Random Vector

A concise explanation of a random vector as a collection of random variables representing a single observation with multiple features.

Definition

A random vector is a collection of random variables:

\[ X = (X^{(1)}, X^{(2)}, \dots, X^{(p)}) \]

where each component \(X^{(j)}\) is a random variable.

It represents a single observation with multiple features.


Interpretation

A random vector models the outcome of one observation generated by a Data Generating Process (DGP).

  • Each component corresponds to a feature
  • All components are generated together
  • Their joint behavior is described by a distribution \(F\)

\[ X \sim F \]


Example

In a coffee dataset, one observation may include:

  • rating
  • acidity
  • body

We represent this as:

\[ X = (\text{rating}, \text{acidity}, \text{body}) \]

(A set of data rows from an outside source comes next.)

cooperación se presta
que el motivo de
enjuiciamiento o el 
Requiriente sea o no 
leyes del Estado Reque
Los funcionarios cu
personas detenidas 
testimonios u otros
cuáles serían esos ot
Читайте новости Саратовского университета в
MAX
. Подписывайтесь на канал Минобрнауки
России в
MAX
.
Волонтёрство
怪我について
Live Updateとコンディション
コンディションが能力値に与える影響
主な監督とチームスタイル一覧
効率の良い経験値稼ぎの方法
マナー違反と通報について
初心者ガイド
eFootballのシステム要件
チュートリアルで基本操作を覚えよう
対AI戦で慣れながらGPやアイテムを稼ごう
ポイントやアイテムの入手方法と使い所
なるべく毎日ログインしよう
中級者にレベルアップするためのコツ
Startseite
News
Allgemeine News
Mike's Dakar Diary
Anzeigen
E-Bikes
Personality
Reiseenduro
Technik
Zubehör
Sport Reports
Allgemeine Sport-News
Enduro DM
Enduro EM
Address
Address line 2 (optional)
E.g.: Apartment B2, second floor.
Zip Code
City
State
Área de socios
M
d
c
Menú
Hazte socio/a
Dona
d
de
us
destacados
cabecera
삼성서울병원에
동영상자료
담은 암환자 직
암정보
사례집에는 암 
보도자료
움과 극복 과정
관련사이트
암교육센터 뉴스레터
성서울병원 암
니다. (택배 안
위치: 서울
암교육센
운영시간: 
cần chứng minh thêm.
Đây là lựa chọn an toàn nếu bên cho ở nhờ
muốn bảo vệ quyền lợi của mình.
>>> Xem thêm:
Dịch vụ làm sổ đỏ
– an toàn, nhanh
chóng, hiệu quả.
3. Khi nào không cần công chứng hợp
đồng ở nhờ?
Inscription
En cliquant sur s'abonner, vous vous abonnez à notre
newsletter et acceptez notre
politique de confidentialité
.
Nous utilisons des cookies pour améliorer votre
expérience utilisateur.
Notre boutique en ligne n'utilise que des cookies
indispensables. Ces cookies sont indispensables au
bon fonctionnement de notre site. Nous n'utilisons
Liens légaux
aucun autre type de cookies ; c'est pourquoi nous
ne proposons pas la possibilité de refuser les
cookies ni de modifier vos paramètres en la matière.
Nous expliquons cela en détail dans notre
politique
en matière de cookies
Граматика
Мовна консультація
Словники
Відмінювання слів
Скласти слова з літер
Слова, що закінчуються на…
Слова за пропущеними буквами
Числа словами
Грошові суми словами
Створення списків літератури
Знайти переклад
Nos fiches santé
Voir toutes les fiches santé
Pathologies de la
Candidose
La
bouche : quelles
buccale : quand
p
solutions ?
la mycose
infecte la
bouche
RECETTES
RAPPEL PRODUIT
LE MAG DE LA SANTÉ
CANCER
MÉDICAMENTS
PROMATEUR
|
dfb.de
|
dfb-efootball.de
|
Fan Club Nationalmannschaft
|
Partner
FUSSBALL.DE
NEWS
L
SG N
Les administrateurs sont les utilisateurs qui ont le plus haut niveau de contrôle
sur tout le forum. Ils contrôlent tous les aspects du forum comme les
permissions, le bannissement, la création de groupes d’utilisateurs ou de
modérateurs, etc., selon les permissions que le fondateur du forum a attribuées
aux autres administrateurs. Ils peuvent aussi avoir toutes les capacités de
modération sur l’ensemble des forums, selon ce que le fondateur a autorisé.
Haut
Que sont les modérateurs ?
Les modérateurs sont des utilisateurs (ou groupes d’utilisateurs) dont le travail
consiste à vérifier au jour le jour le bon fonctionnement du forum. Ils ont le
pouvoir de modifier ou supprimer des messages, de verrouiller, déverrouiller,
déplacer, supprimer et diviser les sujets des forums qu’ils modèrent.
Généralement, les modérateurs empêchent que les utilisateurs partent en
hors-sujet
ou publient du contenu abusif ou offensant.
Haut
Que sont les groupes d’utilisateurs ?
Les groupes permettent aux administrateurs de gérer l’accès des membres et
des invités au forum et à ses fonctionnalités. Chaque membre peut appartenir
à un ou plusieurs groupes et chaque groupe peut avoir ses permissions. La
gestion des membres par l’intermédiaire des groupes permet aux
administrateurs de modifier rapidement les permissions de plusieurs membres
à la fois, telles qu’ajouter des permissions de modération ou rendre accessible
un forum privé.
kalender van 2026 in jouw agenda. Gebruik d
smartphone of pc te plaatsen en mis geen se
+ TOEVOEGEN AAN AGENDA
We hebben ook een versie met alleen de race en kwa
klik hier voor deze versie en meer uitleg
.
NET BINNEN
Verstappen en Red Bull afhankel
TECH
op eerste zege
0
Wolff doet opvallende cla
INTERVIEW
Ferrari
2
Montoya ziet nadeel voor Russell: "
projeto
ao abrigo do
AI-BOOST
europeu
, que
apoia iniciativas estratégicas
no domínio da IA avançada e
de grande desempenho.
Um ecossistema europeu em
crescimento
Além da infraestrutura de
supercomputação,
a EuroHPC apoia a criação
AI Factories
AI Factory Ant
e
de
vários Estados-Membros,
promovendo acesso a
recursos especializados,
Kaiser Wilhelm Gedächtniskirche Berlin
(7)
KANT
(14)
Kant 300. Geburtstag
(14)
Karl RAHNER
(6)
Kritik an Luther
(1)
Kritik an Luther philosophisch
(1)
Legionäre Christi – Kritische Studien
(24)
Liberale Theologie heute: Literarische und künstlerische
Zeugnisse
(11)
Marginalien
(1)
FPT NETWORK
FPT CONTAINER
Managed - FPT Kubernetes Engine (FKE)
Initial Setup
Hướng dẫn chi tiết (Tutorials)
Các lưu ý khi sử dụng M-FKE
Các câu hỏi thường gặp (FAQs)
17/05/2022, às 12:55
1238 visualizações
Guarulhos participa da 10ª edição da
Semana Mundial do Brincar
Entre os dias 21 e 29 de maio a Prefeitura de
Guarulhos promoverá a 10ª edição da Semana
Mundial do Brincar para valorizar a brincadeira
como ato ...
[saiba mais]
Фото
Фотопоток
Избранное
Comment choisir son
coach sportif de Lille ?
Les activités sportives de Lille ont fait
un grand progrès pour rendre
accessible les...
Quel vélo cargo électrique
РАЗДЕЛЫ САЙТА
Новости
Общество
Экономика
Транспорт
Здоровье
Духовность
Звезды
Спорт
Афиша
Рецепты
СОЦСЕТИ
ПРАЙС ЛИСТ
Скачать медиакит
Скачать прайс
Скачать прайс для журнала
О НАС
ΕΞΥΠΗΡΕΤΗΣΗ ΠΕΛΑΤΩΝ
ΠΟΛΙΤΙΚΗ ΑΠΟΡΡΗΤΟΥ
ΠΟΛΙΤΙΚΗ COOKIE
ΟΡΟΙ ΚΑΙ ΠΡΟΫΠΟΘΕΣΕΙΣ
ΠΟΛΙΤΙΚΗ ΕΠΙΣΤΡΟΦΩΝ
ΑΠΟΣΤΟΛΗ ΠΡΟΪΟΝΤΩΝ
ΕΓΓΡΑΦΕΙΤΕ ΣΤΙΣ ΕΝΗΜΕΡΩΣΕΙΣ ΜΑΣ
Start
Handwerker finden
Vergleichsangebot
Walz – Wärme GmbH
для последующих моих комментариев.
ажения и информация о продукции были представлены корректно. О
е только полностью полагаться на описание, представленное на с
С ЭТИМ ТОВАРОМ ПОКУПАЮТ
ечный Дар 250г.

Each component is a random variable, and together they form a random vector.


From Random Vector to Dataset

In practice, we observe multiple realizations of \(X\):

\[ X_1, X_2, \dots, X_n \]

  • Each \(X_i\) is a random vector
  • Each realization \(x_i\) is a row in the dataset

So:

  • Rows → realizations of random vectors
  • Columns → components of the random vector

Connection to Random Sample

A random sample is a collection of random vectors:

\[ X_1, \dots, X_n \overset{i.i.d.}{\sim} F \]

This means:

  • Each observation has the same distribution
  • Observations are independent

Key Idea

A random vector represents:

  • One observation
  • Multiple features
  • Joint randomness across variables

One-line Summary

A random vector is a collection of random variables representing a single observation with multiple features, generated by the same data-generating process.